Photo by Yoshitaka Kogawa
Japan's jazz masters back at Fuji!
Being a great fan of jazz music, it was an almost non-stop day of great jazz music for me at Fuji Rock on Sunday. Right in the middle of this jazzy goodness was Japan’s jazz heavyweights, Soil & Pimp Sessions. They’ve been playing together over 15 years now and have brought youth and excitement back into the jazz genre. Soil & Pimp initially started doing their thing in their home grounds of Tokyo and have since made it around the world, playing festivals and shows year round. Most recently, earlier this month they were in Canada on their first country wide tour. No doubt Soil & Pimp were able to show the great white north how to get down with “Death Jazz”.
Soil and Pimp are certainly no strangers to the festival circuit in Japan. They’ve played all the major summer festivals in Japan and even most of the minor ones too. They played Fuji Rock as recently as 3 years ago and have performed on various different stages in past editions of Fuji too. I’ve seen the group perform multiple times myself, but they’re still one of the few groups I actively search out to see live again and again. Part of the reason for this is their session approach to playing a live show.
Soil and Pimp treat each live show as a specific session where anything can and does happen. No two live shows are the same. So while this 50 minute set on the White Stage, mid-afternoon, wasn’t one of the best sessions I’ve seen from them, largely due to time restrains. It was still highly entertaining and one of the better sets I watched all weekend.
The set featured mainly tracks off their most recent albums, Black Track and Brothers & Sisters. As usual, their agitator/front man Shacho was sharply dressed and enthusiastic both on the mic and on his trademark megaphone. Shacho expressed the band’s sentiment of excitement to be back at Fuji Rock and that the summer sun was out to further add to the massive vibes a Soil & Pimp set induces.
Soil and Pimp Sessions thrive when they’ve given a bit more time to solo, play off each other and react with the crowd, so I thought 50 minutes was a bit short for really getting into their groove. That said, there was still time for their virtuosic brassmen, Motoharu and Tabu Zombie to deliver a spectacle on sax and trumpet respectively. This session even saw their pianist, Josei join in on the fun dropping a few delicate and curious piano solos into the mix to the delight of everyone in attendance.
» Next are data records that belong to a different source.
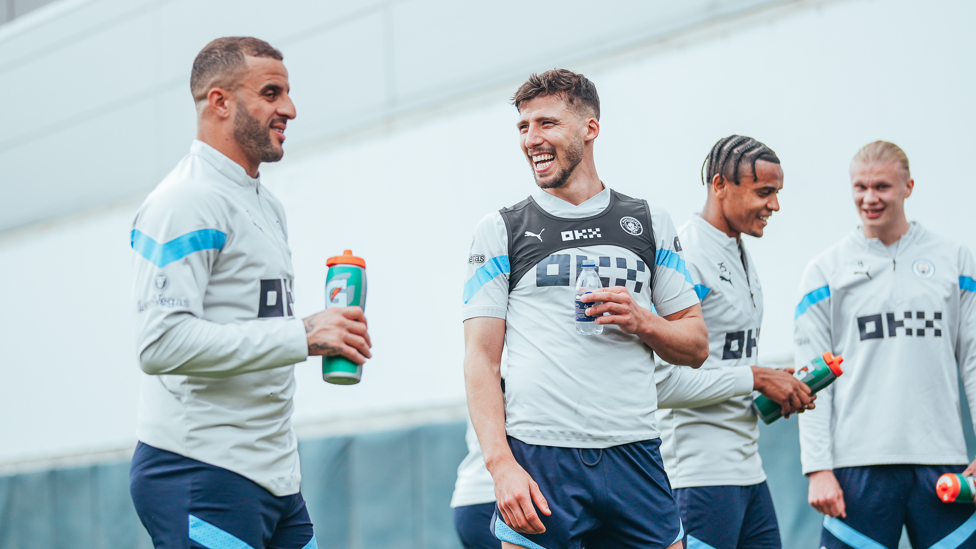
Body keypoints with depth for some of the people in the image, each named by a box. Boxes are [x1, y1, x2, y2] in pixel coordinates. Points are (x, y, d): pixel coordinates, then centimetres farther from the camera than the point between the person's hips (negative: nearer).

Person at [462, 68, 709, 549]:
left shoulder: (650, 224, 13)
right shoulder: (499, 231, 6)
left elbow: (696, 346, 15)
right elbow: (481, 359, 0)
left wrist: (642, 322, -6)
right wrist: (501, 465, -13)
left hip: (633, 455, 2)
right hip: (537, 455, -2)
The crowd was feeling the vibe from early on and seemed more than keen to join the Soil & Pimp boys for a joyous, jazzy dance party in the summer sun. For the group to end with an extended, raucous version of their hit “Summer Goddess” just seemed like the right thing to do. Their set wouldn’t have been complete without that tune on this day, just as an anniversary for Fuji Rock wouldn’t feel the same without Soil & Pimp Sessions rocking a crowd.